Committee chairmen describe derivatives regulation concepts

Aug. 10, 2009
The chairmen of two US House committees with commodities regulation oversight have released a concept paper describing how they would like to regulate over-the-counter (OTC) derivatives.

The chairmen of two US House committees with commodities regulation oversight have released a concept paper describing how they would like to regulate over-the-counter (OTC) derivatives. The committees plan to start work on legislation when Congress returns from its late summer recess after Sept. 7.

“I think we have come up with a responsible approach that bridges the differences between those members who want to completely eliminate the over-the-counter market and those who think that just greater transparency is all that is needed,” said Agriculture Committee Chairman Collin C. Peterson (D-Minn.). “Neither of those approaches is a real solution; what we are putting forth is.”

Financial Services Committee Chairman Barney Frank (D-Mass.) said, “The fundamental purpose here is to improve the regulation of derivatives so that they continue to perform their important market function but are less likely to contribute to a kind of irresponsibility that can cause a crisis. Nobody here wants to ban them or even severely diminish them as an economic instrument.”

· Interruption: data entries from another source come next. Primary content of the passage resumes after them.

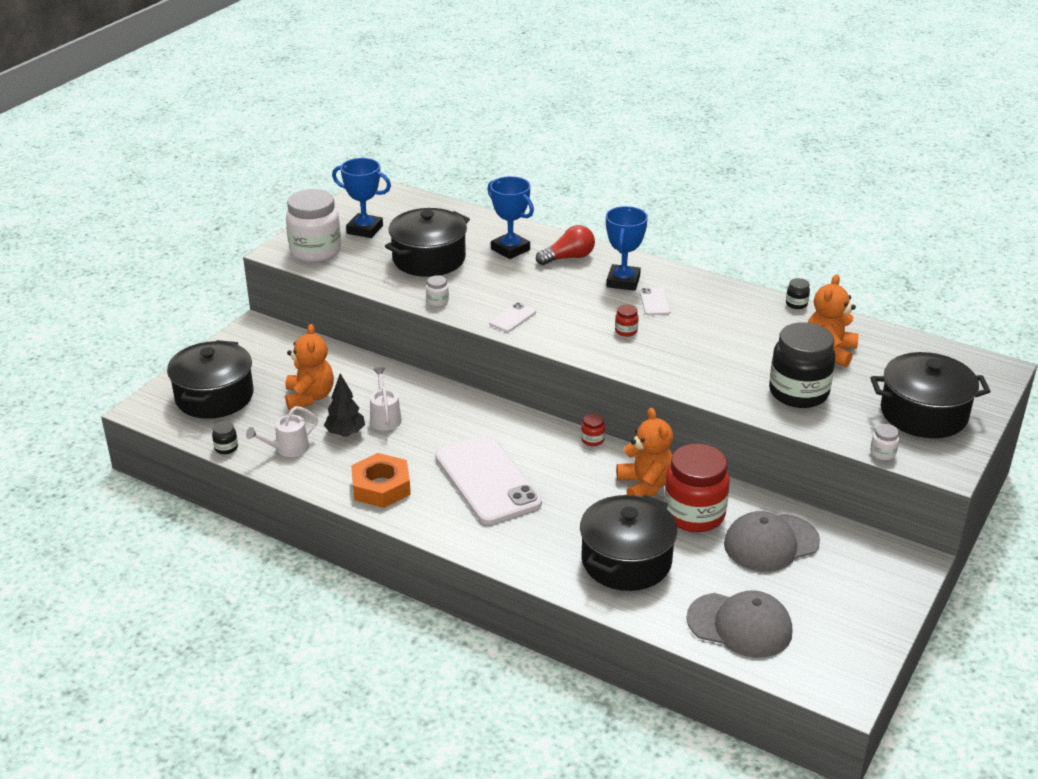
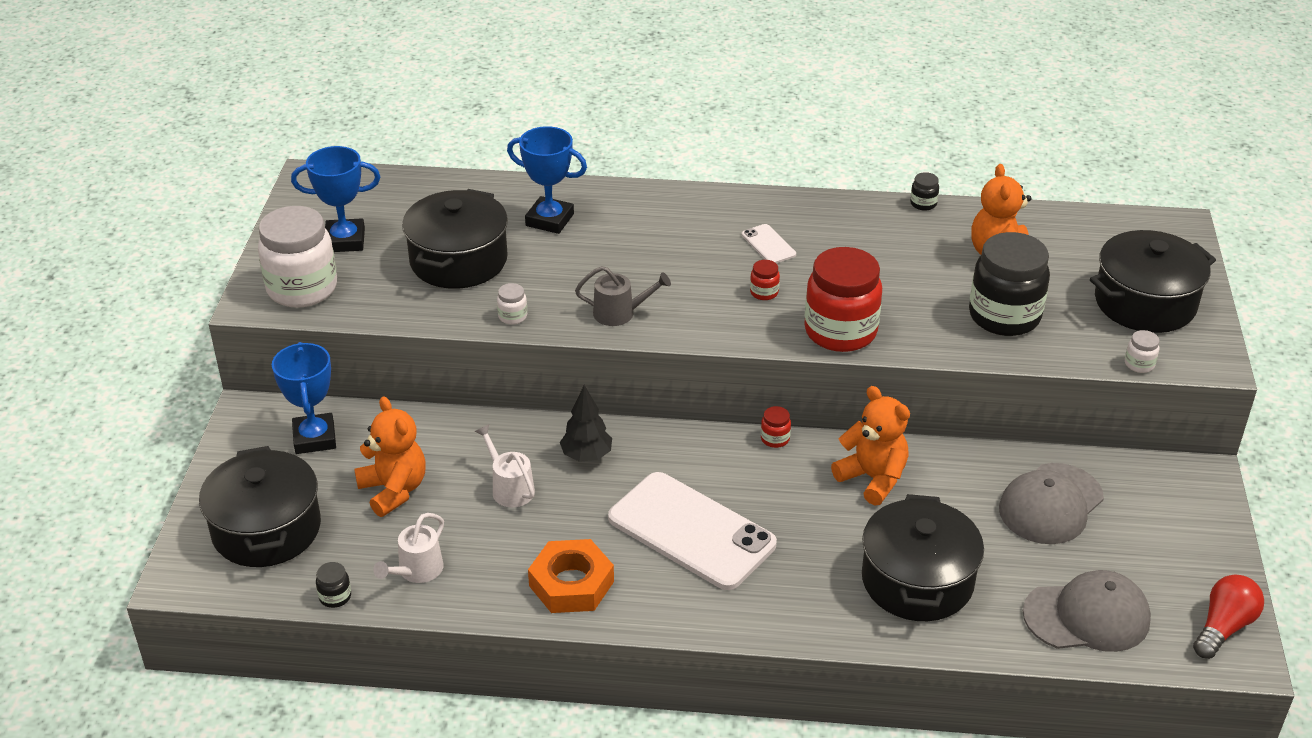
camera: 25 degrees left, 5 degrees up
(345, 433) = (475, 525): black tree -> black tree (586, 456)
(512, 318) = (620, 313): white phone -> grey watering can
(568, 258) = (627, 213): red light bulb -> red light bulb (1223, 627)
(623, 281) = (714, 227): blue trophy -> blue trophy (315, 438)
(694, 514) = (949, 497): red jar -> red jar (840, 332)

They released the document as the US Commodity Futures Trading Commission completed two of three scheduled hearings on establishing energy position limits and possible exemptions. Position limits exist for most other commodities. Members of Congress and others have said their absence in energy markets may have contributed to the run-up of crude oil prices to record levels during 2008’s first half.

Peterson and Frank’s concept paper reflected several ideas US Treasury Sec. Timothy F. Geithner expressed on July 10 when he testified before their committees about the Obama administration’s initial commodities regulatory reform proposals.

OTC derivatives

These included regulation of OTC derivative dealers, exchanges, and clearinghouses; mandatory clearing of OTC derivatives with a few exceptions; and stronger capital and margin requirements to strongly encourage dealers and customers to trade on regulated exchanges or have transactions cleared wherever possible.

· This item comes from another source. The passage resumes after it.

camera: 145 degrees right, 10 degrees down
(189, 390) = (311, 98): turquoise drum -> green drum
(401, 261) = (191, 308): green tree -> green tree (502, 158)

The Peterson-Frank concept paper also described two possible approaches toward speculation, adding that others may be considered. The first, designed to limit speculation so it does not become excessive, would prohibit the purchase of any credit protection on a credit default swap (CDS) unless the party owns the referenced security or one or more of the securities in an index; the party has a bona fide economic interest that the contract will protect; the party is a bona fide market maker; and regulators have authority to monitor market activity and impose position limits when necessary.

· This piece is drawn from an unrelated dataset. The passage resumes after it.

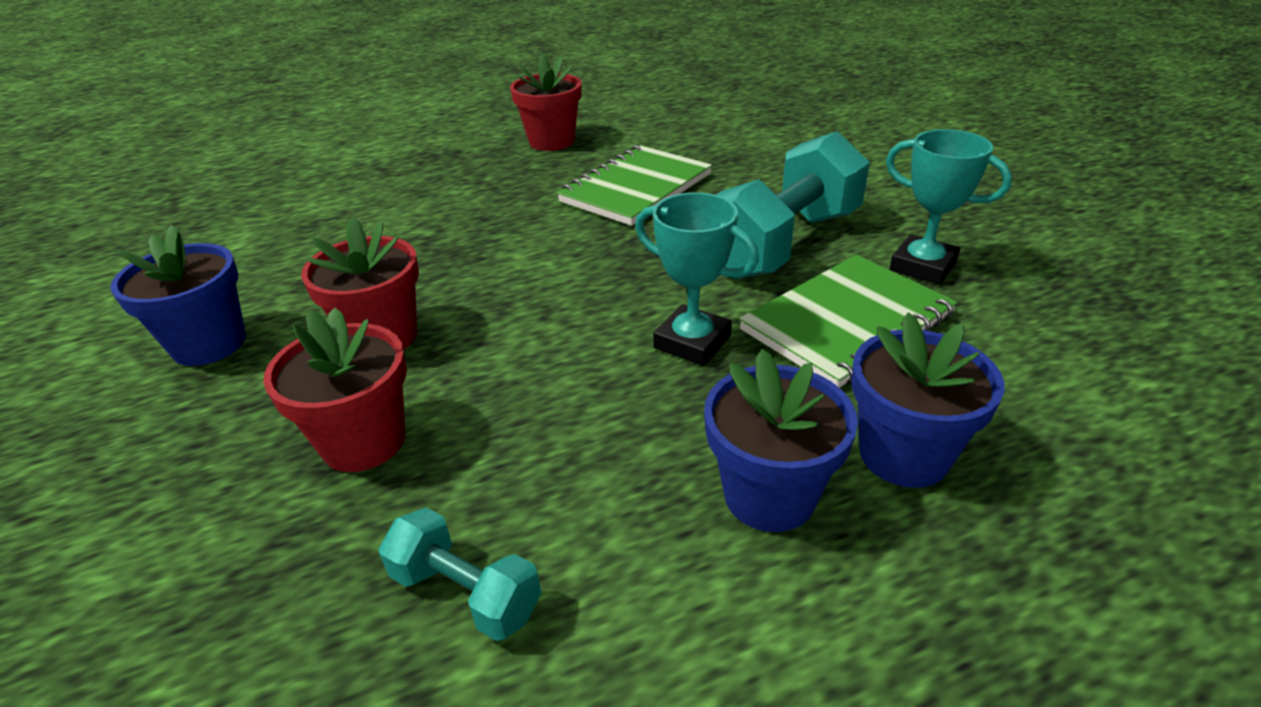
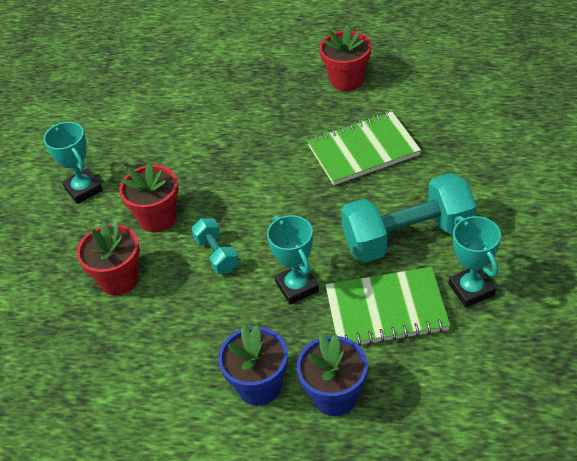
camera: 35 degrees right, 10 degrees up
(209, 344) = (83, 189): blue flower pot -> turquoise trophy
(466, 592) = (118, 370): turquoise dumbbell -> turquoise dumbbell (217, 254)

The second approach, which the paper said is designed to enhance speculative position oversight, would require OTC derivatives dealers, investment advisors managing more than $100 million, and other entities that are deemed major market participants to report all short interests in CDS contracts to the appropriate regulator. To prevent abuse, regulators would have authority to impose position limits and to ban the purchase of credit protection using CDSs by any nondealer which is not hedging a risk.

Peterson and Frank also proposed in their paper protecting US financial institutions from lesser regulatory regimes in other countries by having US regulators coordinate with their foreign counterparts to harmonize OTC derivative market regulation, including establishing international standards covering clearinghouses. The US Department of the Treasury would be authorized to restrict access to the US banking system for institutions of any jurisdiction the US Treasury determines permits lower capital-related standards or promotes reckless market activity.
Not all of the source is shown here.